Der letzte Tag in Tobis Reise-Quarantäne bricht an – und wieder – und wieder… das Murmeltier grüßt auch von den Hafenmauern vor Kapstadt.

Trotzdem, es bleibt spannend: Gehen die Burger aus? Muss noch mal Wäsche gewaschen werden? Gehen alle Passagiere gleichermaßen vorbildlich mit der Körperhygiene im Krisenfall um? Kann man Death Metal auf der Silent Party hören? Gibt es Internet? Und dürfen Tobi und die Beste Ehefrau Von Allen irgendwann Südafrika wieder verlassen?

(Spoiler: Nein. Ja. Nein. Nein. Manchmal.

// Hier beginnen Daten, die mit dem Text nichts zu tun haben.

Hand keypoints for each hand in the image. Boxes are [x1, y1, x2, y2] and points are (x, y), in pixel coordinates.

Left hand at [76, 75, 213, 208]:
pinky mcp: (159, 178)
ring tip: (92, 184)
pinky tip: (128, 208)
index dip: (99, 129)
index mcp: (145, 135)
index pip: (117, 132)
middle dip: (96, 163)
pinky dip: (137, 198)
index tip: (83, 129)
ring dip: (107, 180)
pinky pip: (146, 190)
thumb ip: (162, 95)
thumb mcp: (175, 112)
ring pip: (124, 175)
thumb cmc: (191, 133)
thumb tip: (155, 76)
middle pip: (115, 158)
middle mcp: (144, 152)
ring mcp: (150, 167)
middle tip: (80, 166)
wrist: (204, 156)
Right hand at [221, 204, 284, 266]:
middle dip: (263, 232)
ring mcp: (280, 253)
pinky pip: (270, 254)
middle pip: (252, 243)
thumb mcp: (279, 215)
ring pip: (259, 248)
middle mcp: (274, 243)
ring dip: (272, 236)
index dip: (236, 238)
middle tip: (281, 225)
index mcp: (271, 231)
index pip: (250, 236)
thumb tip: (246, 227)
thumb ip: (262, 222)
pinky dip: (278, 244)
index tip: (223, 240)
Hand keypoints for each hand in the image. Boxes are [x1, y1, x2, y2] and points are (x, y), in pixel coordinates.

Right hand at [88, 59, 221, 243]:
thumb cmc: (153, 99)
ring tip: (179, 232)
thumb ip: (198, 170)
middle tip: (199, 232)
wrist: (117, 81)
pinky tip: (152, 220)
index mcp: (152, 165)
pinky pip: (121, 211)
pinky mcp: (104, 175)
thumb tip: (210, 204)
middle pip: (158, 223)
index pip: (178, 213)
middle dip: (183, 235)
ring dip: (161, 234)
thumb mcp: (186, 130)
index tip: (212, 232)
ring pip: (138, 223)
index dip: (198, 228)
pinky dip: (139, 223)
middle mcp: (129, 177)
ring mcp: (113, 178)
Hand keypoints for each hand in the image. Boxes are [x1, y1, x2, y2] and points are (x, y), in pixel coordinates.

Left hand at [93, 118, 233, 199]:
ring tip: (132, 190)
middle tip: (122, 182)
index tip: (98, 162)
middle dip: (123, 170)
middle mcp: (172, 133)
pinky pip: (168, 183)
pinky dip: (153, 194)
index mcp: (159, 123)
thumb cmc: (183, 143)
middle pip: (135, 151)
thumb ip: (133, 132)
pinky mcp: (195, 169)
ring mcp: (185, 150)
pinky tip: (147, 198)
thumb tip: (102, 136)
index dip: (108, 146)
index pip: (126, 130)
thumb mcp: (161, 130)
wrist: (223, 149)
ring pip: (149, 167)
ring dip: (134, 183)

Ja!!)

Weil’s so schön war, gibt es das Tagebuch diesmal in einer ganz eigenen, exklusiven Tagebuch-Solo-Sonder-Folge, ohne störende Rahmenhandlung oder andere Themen, die davon ablenken könnten – wenn man von den üblichen Abschweifungen wie Bartbinden, Buffy & Ballermann absieht.

Links:
Kapitel:
  • 0:00:00 Vorgeplänkel & Intro
  • 0:01:21 Begrüßung
  • 0:02:52 Tobis Quarantäne-Tagebuch (Teil 5)
  • 1:34:22 Ende des Tagebuchs!
  • 1:37:27 Hörer-Feedback
  • 1:39:22 Nachgeplänkel
  • 1:47:18 Abschied, Outro & Nach-Nachgeplänkel

2 Antworten auf „Tobis Quarantäne-Tagebuch, Teil 5 (Das Finale!)“

  1. Er hat es gehört und es hat ihm gefallen:
    Lieber Tobi, liebe Sumpfratten ganz vielen Dank für das Finale!

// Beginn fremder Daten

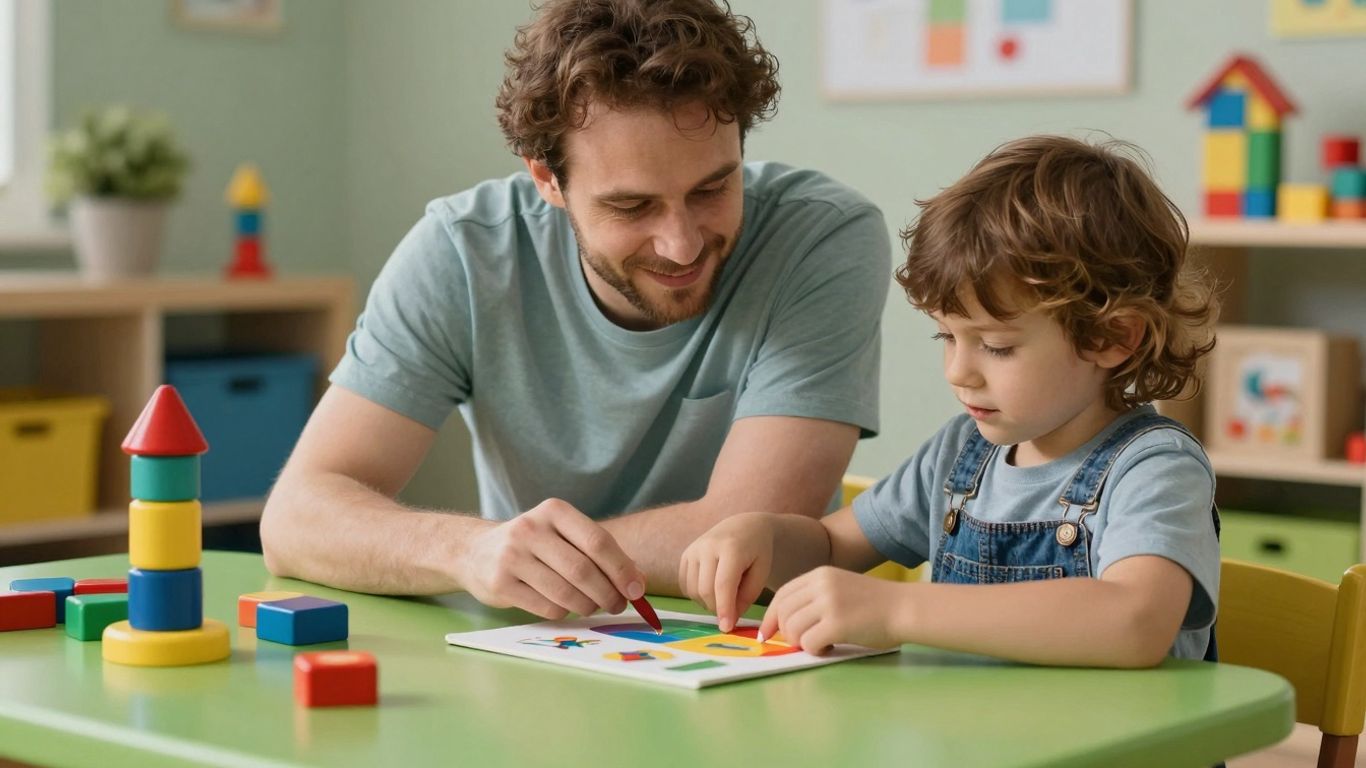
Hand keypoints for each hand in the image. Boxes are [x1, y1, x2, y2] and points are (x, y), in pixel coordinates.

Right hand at [457, 498, 644, 619]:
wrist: (476, 551)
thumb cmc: (534, 545)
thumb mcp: (562, 534)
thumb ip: (597, 552)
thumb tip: (637, 581)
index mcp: (554, 511)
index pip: (598, 541)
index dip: (622, 569)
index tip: (637, 590)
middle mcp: (531, 529)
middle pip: (583, 570)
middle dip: (608, 593)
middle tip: (618, 605)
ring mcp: (512, 556)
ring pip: (566, 593)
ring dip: (588, 606)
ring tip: (593, 607)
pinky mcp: (500, 583)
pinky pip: (546, 608)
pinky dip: (564, 613)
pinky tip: (564, 607)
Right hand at [679, 512, 775, 631]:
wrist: (744, 526)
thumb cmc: (757, 552)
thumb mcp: (762, 573)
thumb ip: (746, 597)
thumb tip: (728, 620)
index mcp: (731, 547)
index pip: (723, 584)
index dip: (724, 609)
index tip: (726, 628)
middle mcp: (708, 546)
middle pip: (706, 590)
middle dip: (717, 608)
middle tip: (732, 611)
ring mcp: (693, 549)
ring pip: (693, 590)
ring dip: (708, 602)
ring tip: (724, 596)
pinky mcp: (685, 555)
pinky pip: (685, 585)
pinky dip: (697, 595)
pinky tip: (712, 589)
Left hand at [758, 566, 904, 653]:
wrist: (905, 608)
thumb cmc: (875, 605)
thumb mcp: (840, 588)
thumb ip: (815, 599)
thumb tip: (785, 623)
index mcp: (820, 575)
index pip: (782, 595)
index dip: (771, 616)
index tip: (767, 633)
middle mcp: (821, 585)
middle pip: (783, 613)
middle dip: (787, 634)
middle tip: (805, 642)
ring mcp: (829, 603)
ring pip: (792, 629)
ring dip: (803, 643)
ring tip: (823, 643)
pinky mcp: (837, 624)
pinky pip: (809, 643)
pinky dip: (815, 650)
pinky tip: (831, 647)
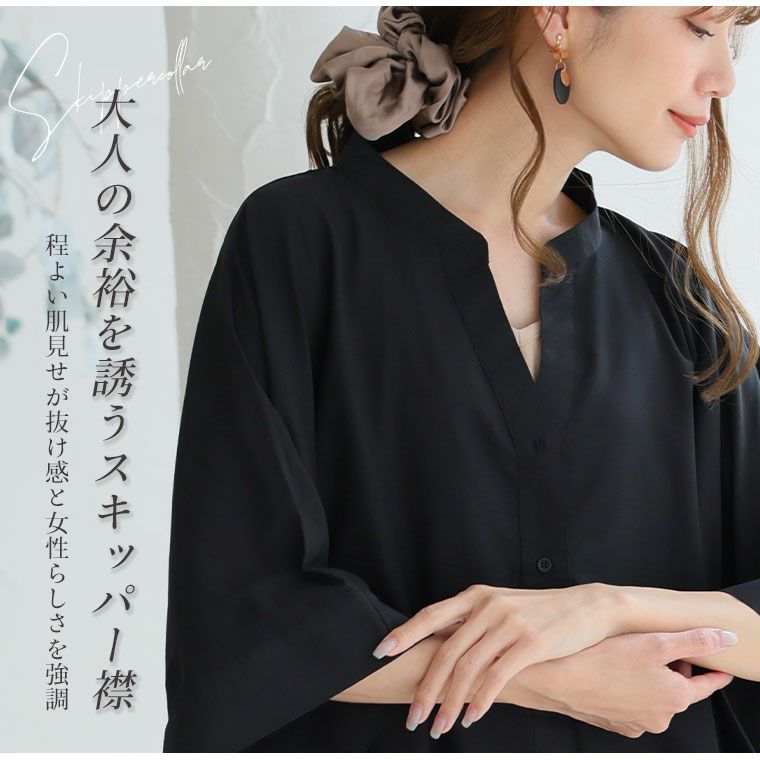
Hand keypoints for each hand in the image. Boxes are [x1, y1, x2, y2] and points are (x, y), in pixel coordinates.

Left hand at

    Metal scheint ja echt tiefenentspannt zu machen…
    Bei mir erzeugen “nach der Landung direkt Aufsteher”
    und ähnliches Menschenvolk immer latente Aggressionen!
    Aber ich bin auch nur ein misanthropischer Höhlentroll-Grunger…

    Tüdelü,
    der liebe Hubi

    1. Ja, ich frag mich mittlerweile auch ganz oft, ob an Metal nicht was dran ist, das einen zu einem entspannten Menschen macht… so eine Art Yin und Yang! 😉
      Bei mir funktioniert das bislang allerdings noch nicht.

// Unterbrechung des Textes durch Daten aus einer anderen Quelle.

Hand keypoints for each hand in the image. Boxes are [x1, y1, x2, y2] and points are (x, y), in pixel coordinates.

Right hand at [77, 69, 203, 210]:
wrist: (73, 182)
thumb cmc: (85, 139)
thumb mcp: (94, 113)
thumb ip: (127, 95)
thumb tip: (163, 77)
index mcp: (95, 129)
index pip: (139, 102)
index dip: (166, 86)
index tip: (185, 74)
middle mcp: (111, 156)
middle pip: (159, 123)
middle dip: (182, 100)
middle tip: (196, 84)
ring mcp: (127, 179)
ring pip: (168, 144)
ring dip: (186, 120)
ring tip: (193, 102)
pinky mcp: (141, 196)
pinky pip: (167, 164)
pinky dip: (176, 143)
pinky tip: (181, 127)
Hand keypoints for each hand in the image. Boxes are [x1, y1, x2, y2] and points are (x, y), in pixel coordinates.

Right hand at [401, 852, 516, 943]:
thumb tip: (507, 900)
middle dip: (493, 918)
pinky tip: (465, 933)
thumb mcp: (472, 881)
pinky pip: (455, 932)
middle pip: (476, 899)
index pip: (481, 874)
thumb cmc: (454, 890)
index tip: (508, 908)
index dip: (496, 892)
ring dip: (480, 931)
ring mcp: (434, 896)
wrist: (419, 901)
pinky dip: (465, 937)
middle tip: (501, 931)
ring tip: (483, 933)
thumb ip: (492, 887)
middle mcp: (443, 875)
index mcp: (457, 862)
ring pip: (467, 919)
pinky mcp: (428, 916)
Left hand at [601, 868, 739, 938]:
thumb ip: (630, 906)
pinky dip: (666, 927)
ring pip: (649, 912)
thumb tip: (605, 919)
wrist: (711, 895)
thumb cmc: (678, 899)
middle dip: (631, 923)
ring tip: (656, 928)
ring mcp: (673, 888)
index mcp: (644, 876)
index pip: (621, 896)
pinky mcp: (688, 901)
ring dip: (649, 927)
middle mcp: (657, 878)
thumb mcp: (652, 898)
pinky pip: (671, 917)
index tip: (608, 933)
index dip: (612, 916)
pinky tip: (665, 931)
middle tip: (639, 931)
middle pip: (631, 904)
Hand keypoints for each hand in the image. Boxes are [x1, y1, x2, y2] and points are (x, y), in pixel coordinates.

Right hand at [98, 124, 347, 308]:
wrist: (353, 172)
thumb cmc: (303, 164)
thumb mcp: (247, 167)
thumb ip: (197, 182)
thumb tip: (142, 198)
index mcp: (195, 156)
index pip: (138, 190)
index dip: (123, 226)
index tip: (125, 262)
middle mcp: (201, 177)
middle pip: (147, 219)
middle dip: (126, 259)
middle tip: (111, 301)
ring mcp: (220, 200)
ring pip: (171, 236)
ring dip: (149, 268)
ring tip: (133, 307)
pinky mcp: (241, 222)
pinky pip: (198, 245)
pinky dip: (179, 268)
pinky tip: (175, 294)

      Eine Bekannte hat mir mal erzählt, am schlimmsten wären die Flugzeug-Drängler in China gewesen, nicht nur aus dem Flieger raus, sondern viel schlimmer noch HINEIN – und das, obwohl alle feste Platz-Tickets hatten, und durch das aggressive Drängeln vor dem Flieger überhaupt kein Vorteil zu gewinnen war!